Wo Paraguay am schönsten ist… Teil 1

Encarnación: Es wäre mehr als einseitig nur schlechtes über Paraguay zu berichten wenn es auch so viel Schönes zu sehen und zu erkunden gibt. Pro Woche wird deswegen in einer kleinen Serie ein Ort vorgestellt, der es wert ist, von einem jeden Leser besucht zu werden. Den Anfang macht heute Encarnación.

Die Perle des Südens wird sie genannt, was keineswegs übertreiben ist. Noch weniger wenn man sich mit der Geschichte der Stadt, die bis auf das Jahr 1615 zurückgeht, befasst und deren aktuelle Entwicklung betrachtet.

Als drittgrößte Stadt des Landes mit rund 77.000 Einwohnern liegt Encarnación am Paraná Fluss und gilt als Pendant zu Posadas in Argentinien. Encarnación ist ebenso die Provinzhauptstadt Itapúas, der Kornkammer des Landes.

Abgesehen davon dass der frühere Diktator Alfredo Stroessner in der Stadt geboren wurde, haben sich im Stadtgebiet auch viele andere Ausländer angesiedelt, unter ihnen Deutsche, Polen, Ukrainer, Japaner, Araber, Chinesen und Neuseeländer.
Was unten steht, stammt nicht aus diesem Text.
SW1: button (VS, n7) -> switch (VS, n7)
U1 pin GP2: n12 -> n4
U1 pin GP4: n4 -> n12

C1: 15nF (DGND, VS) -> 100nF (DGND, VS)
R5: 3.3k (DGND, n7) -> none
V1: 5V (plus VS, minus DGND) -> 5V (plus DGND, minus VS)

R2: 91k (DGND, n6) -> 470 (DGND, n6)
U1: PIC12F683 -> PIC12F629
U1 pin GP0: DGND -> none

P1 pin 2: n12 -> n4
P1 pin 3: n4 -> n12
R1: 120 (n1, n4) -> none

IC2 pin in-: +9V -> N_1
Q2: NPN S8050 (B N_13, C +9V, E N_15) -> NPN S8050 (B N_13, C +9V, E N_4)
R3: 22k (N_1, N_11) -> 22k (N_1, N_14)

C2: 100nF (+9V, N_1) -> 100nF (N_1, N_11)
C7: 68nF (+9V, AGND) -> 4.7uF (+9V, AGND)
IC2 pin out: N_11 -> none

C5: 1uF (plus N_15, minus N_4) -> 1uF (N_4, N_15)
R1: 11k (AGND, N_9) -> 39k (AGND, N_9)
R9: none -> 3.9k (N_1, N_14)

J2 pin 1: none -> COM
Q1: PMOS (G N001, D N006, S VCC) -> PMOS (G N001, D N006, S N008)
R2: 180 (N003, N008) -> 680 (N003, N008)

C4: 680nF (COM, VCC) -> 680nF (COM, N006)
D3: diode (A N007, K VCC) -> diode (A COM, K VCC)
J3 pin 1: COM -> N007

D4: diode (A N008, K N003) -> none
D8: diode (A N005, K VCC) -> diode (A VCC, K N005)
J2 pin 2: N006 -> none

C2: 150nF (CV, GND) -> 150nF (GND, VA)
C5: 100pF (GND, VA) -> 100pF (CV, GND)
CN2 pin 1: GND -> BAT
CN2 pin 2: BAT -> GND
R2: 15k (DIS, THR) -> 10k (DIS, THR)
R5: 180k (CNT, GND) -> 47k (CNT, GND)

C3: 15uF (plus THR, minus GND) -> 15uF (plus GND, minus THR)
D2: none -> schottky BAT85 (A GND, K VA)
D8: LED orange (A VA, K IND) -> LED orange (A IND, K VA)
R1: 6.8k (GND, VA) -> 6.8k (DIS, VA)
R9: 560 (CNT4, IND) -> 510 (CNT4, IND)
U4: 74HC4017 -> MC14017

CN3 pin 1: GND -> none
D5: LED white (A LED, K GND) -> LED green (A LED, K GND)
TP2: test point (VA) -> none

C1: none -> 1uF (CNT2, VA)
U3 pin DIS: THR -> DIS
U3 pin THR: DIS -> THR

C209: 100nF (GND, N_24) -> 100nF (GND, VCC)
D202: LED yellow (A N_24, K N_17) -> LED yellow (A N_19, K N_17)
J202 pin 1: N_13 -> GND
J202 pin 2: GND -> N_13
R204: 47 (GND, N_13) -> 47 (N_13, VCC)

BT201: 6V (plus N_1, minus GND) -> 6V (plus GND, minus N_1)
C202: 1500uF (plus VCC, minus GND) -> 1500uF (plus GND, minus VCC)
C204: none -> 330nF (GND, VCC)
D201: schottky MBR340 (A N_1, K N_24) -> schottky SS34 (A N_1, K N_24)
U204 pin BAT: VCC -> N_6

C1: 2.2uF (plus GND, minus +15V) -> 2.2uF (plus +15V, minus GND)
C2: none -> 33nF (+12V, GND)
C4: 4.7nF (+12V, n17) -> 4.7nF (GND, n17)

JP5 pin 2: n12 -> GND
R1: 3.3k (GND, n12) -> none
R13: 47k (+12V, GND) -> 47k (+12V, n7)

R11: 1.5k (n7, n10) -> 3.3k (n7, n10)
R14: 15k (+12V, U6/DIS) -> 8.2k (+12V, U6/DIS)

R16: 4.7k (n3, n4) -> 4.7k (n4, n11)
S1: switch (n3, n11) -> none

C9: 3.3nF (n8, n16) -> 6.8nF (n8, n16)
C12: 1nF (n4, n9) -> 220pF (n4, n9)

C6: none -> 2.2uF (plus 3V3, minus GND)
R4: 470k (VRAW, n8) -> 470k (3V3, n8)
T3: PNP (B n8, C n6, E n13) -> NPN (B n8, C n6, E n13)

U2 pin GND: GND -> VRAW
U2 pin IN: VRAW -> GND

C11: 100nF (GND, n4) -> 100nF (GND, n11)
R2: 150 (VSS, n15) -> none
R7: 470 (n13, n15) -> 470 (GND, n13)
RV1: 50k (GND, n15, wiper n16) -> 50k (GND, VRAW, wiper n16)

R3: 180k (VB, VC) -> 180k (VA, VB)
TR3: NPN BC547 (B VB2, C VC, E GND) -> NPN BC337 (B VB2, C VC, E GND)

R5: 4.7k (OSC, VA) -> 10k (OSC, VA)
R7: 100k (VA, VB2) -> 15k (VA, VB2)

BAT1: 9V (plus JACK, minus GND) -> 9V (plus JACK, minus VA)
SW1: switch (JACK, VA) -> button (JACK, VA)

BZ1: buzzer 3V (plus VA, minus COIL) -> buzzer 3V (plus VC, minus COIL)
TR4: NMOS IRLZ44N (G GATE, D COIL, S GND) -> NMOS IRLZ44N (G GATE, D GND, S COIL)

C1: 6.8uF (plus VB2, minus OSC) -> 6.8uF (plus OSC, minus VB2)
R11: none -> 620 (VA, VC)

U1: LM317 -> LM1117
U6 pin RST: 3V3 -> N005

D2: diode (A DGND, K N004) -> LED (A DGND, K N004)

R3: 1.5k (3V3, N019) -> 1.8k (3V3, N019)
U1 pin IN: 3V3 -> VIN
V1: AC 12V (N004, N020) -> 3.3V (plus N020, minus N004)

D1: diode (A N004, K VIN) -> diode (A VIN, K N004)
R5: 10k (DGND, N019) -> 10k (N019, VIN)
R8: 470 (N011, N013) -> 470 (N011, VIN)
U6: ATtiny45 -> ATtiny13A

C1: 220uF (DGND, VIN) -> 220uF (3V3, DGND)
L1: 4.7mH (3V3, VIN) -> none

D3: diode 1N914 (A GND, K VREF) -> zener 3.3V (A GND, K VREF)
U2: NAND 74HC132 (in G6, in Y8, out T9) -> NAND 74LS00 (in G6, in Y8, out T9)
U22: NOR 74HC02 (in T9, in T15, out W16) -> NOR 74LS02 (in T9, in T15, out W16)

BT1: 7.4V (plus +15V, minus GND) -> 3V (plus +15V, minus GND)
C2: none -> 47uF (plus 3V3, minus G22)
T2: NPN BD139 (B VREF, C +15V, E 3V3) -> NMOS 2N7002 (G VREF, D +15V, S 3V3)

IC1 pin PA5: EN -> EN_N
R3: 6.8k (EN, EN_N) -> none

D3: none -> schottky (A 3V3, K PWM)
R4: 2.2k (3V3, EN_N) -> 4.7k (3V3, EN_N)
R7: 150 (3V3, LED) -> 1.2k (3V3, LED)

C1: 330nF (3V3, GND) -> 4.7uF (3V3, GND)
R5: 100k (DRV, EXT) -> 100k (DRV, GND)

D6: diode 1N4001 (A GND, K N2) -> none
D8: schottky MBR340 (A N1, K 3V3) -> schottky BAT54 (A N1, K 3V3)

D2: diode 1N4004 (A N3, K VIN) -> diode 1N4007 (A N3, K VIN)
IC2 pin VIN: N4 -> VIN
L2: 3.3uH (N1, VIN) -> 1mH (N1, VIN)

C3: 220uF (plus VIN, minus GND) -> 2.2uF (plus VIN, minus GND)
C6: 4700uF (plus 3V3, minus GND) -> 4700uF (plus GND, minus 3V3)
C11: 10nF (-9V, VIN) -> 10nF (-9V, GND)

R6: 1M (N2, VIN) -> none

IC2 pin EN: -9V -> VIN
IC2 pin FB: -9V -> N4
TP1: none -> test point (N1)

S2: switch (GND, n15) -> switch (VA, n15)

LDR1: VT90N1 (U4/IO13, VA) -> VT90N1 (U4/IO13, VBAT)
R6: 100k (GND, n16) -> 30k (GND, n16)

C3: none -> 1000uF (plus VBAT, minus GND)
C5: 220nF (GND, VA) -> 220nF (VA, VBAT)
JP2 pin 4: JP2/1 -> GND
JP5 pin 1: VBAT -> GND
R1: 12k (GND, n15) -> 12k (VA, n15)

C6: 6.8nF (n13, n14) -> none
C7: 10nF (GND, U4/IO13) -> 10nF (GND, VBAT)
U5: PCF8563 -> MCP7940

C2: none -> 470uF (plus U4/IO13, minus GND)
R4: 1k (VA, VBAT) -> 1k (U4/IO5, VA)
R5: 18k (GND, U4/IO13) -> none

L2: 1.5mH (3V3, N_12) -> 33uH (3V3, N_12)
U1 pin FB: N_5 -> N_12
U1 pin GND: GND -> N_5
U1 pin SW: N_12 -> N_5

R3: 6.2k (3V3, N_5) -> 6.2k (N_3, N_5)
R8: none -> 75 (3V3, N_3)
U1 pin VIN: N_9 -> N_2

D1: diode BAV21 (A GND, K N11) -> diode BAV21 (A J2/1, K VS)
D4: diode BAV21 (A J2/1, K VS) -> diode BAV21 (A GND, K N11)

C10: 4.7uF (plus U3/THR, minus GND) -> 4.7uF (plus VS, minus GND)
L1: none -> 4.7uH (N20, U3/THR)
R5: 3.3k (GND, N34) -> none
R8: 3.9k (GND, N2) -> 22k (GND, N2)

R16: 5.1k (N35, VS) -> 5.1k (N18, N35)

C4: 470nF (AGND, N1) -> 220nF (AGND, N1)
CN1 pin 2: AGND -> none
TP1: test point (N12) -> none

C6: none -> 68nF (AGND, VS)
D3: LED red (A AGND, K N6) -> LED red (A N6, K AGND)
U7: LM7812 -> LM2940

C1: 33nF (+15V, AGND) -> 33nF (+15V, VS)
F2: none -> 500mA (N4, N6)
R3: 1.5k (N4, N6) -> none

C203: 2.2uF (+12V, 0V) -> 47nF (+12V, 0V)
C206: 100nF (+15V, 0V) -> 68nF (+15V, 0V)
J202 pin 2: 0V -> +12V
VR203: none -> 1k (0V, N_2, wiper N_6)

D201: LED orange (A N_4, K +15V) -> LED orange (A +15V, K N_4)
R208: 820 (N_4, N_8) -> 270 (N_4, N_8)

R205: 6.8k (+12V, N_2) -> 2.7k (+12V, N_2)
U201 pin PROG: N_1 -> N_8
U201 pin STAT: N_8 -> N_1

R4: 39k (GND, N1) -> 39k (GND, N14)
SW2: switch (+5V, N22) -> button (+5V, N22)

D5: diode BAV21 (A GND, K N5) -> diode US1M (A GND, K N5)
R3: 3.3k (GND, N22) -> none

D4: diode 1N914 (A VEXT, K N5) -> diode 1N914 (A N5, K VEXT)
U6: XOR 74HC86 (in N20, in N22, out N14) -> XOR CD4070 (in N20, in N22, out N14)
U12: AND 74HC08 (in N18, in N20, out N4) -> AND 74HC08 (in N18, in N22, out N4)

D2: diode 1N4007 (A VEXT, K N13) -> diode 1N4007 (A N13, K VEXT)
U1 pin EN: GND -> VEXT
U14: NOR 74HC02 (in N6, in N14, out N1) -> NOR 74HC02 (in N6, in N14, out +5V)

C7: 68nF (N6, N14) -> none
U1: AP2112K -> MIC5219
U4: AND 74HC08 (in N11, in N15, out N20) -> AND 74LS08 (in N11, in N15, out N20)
Dieser kulturelle Schmelztiegel verleiht dem schönsten Karneval des Landes einen ganz besonderen Geschmack. Gefeiert wird dieser schon seit 95 Jahren.

Anders als im Rest des Landes spürt man in Encarnación ein Wille zur Veränderung. Die Menschen adaptieren sich an die Änderungen im Stadtgebiet und erfreuen sich somit an einem Panorama, für welches sich Yacyretá auf die Schultern klopft.

Durch die Wasserpegelerhöhung auf 83 m ü. N.N. bei dem Wasserkraftwerk musste auch ein neuer und höherer Küstenstreifen entstehen. Die Altstadt müsste ihren Platz räumen wie auch der ehemalige Flugplatz. Alles was den Fluten zum Opfer fiel wurde zuvor auf Kosten des Staates umgesiedelt.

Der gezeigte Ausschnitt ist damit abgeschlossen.